To-do item — Using the listing, copy each whole line that features "enable".

Records for the exercise —
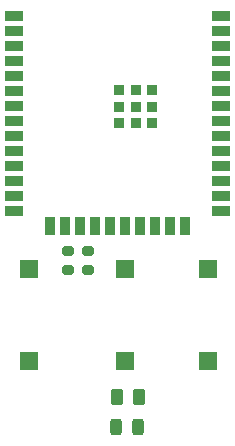
<source format=gbr>
%TF.GenerationSoftware,KiCad,Pcbnew,7.0.10-7.0.10~ubuntu22.04.1*%
%TF.CreationDate,2024-01-30T00:04:26+01:00*%
%TF.ProjectId,MailBox_LP_Notifier,4d61696c-426f-4785-9f4c-505f4e6f7469,rev?*%
%TF.SameCoordinates,Original*%
%TF.FileFunction,Paste,Bot*%
%TF.FilePolarity,Positive*%
%FSLAX46Y46*%
G04 Gerber Fmt 4.6, Leading zero omitted, Abs format (unit mm)*
G04 Created by KiCad (PCBNEW 7.0.10-7.0.10~ubuntu22.04.1) date 2024-01-30 00:04:26*
%MOMM*%
%LPD*%
G01*
G04 APERTURE LIST*
G04 Aperture macros list*
%AMRoundRect*
0 Rectangle with rounded corners*
0 $1 Rounding radius*
0 $2 $3 $4 $5 $6 $7 $8 $9 X,Y pos of 4 corners*
0 Add a 4 corners polygon primitive as box body*
4,1,4,$2,$3,$4,$5,$6,$7,$8,$9,$2,$3,0*
0 Add four circle primitives for the rounded corners*
1,1,$1+$1,$2,$3*
1,1,$1+$1,$4,$5*
1,1,$1+$1,$6,$7*
1,1,$1+$1,$8,$9*
0 Add four rect primitives between the rounded corners*
20,1,$1+$1,$2,$3,$4,$5,0*
20,1,$1+$1,$4,$5,$6,$7,0*
20,1,$1+$1,$6,$7,$8,$9,0*
20,1,$1+$1,$8,$9,$2,$3,0*%
G04 Aperture macros list end*
%ADD10R,0.900000X0.900000*%
%ADD11R,1.500000X0.900000*%
%ADD12R,0.900000X1.500000*%
%ADD13R,1.500000X1.500000*%
%ADD14RoundRect,0.200000X-0.275000X0.200000X-0.275000X-0.200000X0.275000X-0.200000X0.275000X0.200000X0*%
%ADD15RoundRect,0.250000X-0.262500X-0.450000X0.262500X-0.450000X0.262500X0.450000X-0.262500X0.450000X0*%
%ADD16RoundRect,0.243750X0.243750X0.456250X-0.243750X0.456250X-0.243750X-0.456250X0.243750X-0.456250X0*%
G04 APERTURE END LIST*
D10*
%TO.C,U3*%
X137136000Y-72185400D03*
X135736000Y-70785400D03*
X137136000Y-70785400D03*
X138536000Y-70785400D03*
X135736000Y-69385400D03*
X137136000Y-69385400D03*
X135736000Y-72185400D03*
X138536000Y-69385400D03*
X138536000Y-72185400D03*
D11*
X126886000Y-63065400D03*
X126886000Y-64335400D03*
X126886000Y-65605400D03*
X126886000Y-66875400D03*
X126886000Y-68145400D03*
X126886000Y-69415400D03*
X126886000Y-70685400D03*
X126886000Y-71955400D03*
X126886000Y-73225400D03*
X126886000Y-74495400D03*
X126886000Y-75765400D03*
X126886000Y-77035400D03*
X126886000Y-78305400D03*
X126886000Y-79575400D03*
D12*
X129916000Y-80825400D03*
X131186000Y-80825400D03*
X132456000Y-80825400D03*
X133726000Y-80825400D03*
X134996000Y-80825400D03*
X136266000Y-80825400D03*
X137536000Y-80825400D03*
X138806000Y-80825400D03*
X140076000Y-80825400D03*
X141346000Y-80825400D03*
D11*
X144386000Y-79575400D03*
X144386000Y-78305400D03*
X144386000Y-77035400D03*
X144386000Y-75765400D03*
X144386000Y-74495400D03*
X144386000Y-73225400D03*
X144386000Y-71955400D03*
X144386000Y-70685400D03*
X144386000Y-69415400D03*
X144386000Y-68145400D03*
X144386000Y-66875400D03*
X144386000Y-65605400D03*
X144386000Y-64335400D03*
X144386000Y-63065400D03*
%TD*%
D13*
%TO.C,SW4*%
X136271000Y-92292000D03*
X136271000Y-84492000D03*
%TD*%
D14*
%TO.C,R12*%
X133121400Y-82969600D03*
X133121400Y-84619600D03*
%TD*%
D13*
%TO.C,SW3*%
X143281400Y-92266600D03*
X143281400Y-84466600D03*
%TD*%
D15*
%TO.C,R6*%
X135587100Y-95377000D03*
X137412100Y-95377000D03*
%TD*%
D14*
%TO.C,R8*%
X131394200Y-82969600D03*
X131394200Y-84619600D03*
%TD*%
D16*
%TO.C,D3*%
X137386300Y-97891600D03*
X135511300Y-97891600D03*
%TD*%
D13*
%TO.C,SW5*%
X128117600Y-92292000D03*
X128117600Y-84492000D03*
%TD*%
M02*

</source>
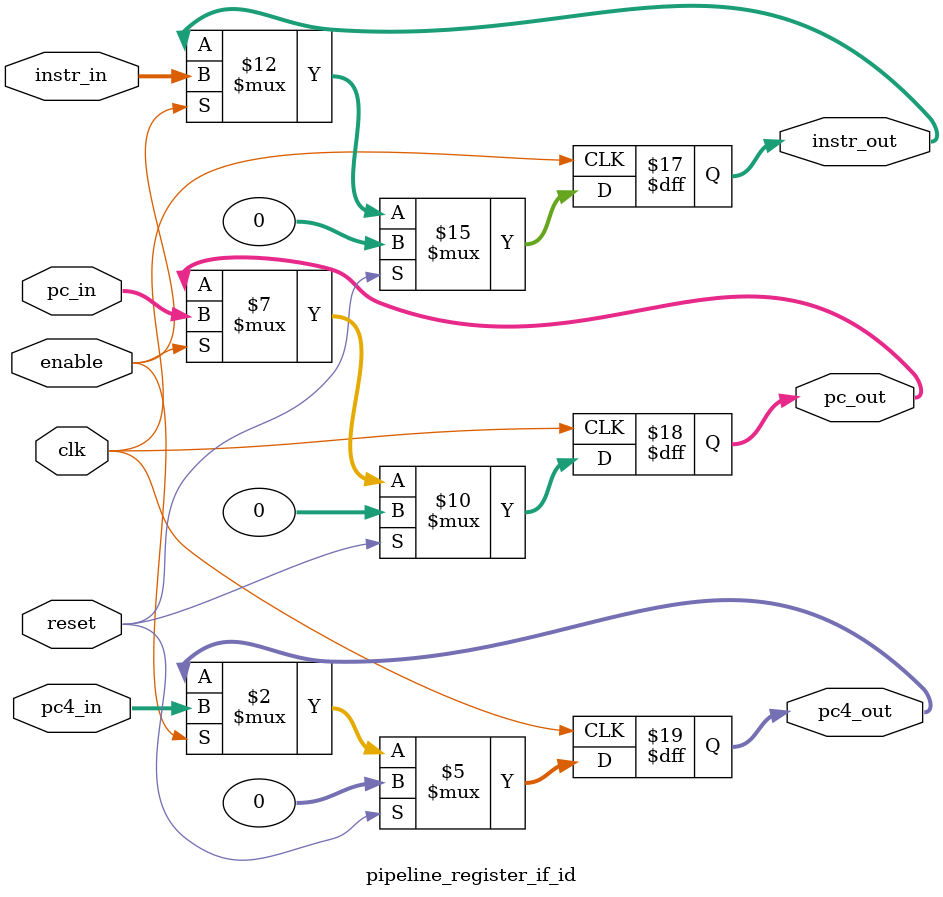
<source format=sv>
module pipeline_register_if_id(
    input logic clk,
    input logic reset,
    input logic enable,
    input logic[31:0] instr_in,
    input logic[31:0] pc_in,
    input logic[31:0] pc4_in, // stands for pc + 4
    output logic[31:0] instr_out,
    output logic[31:0] pc_out,
    output logic[31:0] pc4_out // stands for pc + 4
);

    always_ff @(posedge clk) begin
        if(reset) begin
            instr_out <= 32'b0;
            pc_out <= 32'b0;
            pc4_out <= 32'b0;
        end
        else if(enable) begin
            instr_out <= instr_in;
            pc_out <= pc_in;
            pc4_out <= pc4_in;
        end
    end
endmodule
</source>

Answer to the problem —
    input logic enable,
        else if(enable) begin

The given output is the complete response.